• EXERCISE INSTRUCTIONS:
[A] In the Nairobi diary entry, what did a bottle of Kenyan yogurt cost?
[B] Write out the Nairobi diary entry from "Supine and bruised, I" up to and including "to be fitted.".

• GIVEN PASSAGE:

----------

Simon's Nairobi Diary - Archive 40
10 October 2007 9:23pm
Another inauguration of the year choma two nights ago, children and students encircled round the bonfire, all hands holding roasted meat, diced tomatoes, and boiled maize flour. Everybody fetch their own plates to feast with, and the pulse was heightened with live music till late. I had chili simmering in my kitchen that night, but when tried the spice made me wince. My recipe, I discovered, was for using US chili powder. Aghast, I had purchased red red Indian chili powder and added the recipe's 7 table spoons. Mis-take. Ate it today by swiftly alternating spoons of Kenyan yogurt – 25ksh a bottle.
Supine and bruised, I recently read this: “Life is difficult. This is the great truth, one of the greatest truths—it is a great truth because once we see this truth, we transcend it.” - M Scott Peck. These writings (The Road Less Traveled) have helped me to collect my strength, ah just enough, to cease my anguished yammerings and engage the difficulty. Correspondingly has been poured such a sense of liberation. 'One extends one's limits by exceeding them,' Peck says. And I realize that being against the ropes here is not out of helpless circumstance, but because I'm being extended to be fitted.

----------

• GIVEN DATA:

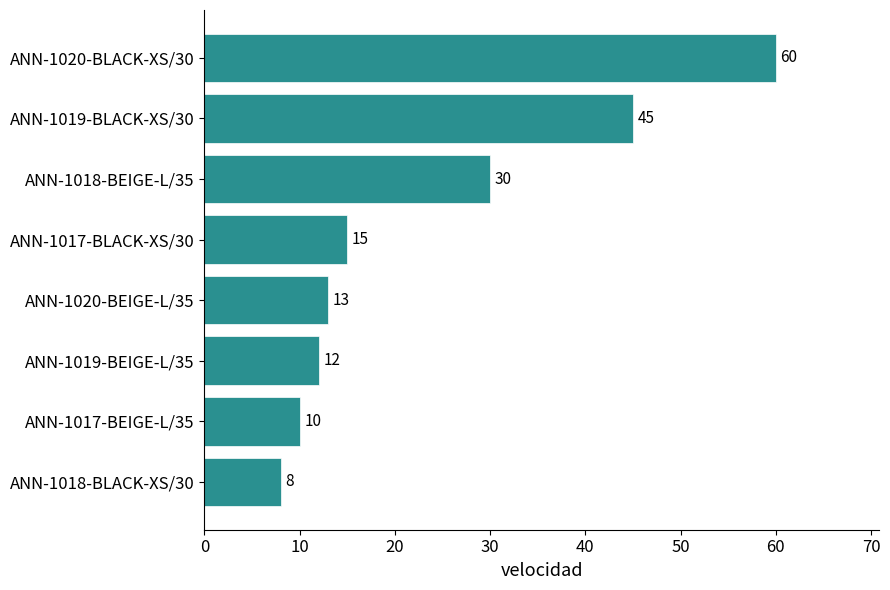

What value does the data have at ANN-1018-BEIGE-L/35, to the nearest 5?

30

----------

• RESULTS FOR EACH TASK:
[A] 25ksh a bottle.

[B]
Supine and bruised, I recently read this: “Life is difficult. This is the great truth, one of the greatest truths—it is a great truth because once we see this truth, we transcend it.” - M Scott Peck. These writings (The Road Less Traveled) have helped me to collect my strength, ah just enough, to cease my anguished yammerings and engage the difficulty. Correspondingly has been poured such a sense of liberation. 'One extends one's limits by exceeding them,' Peck says. And I realize that being against the ropes here is not out of helpless circumstance, but because I'm being extended to be fitted.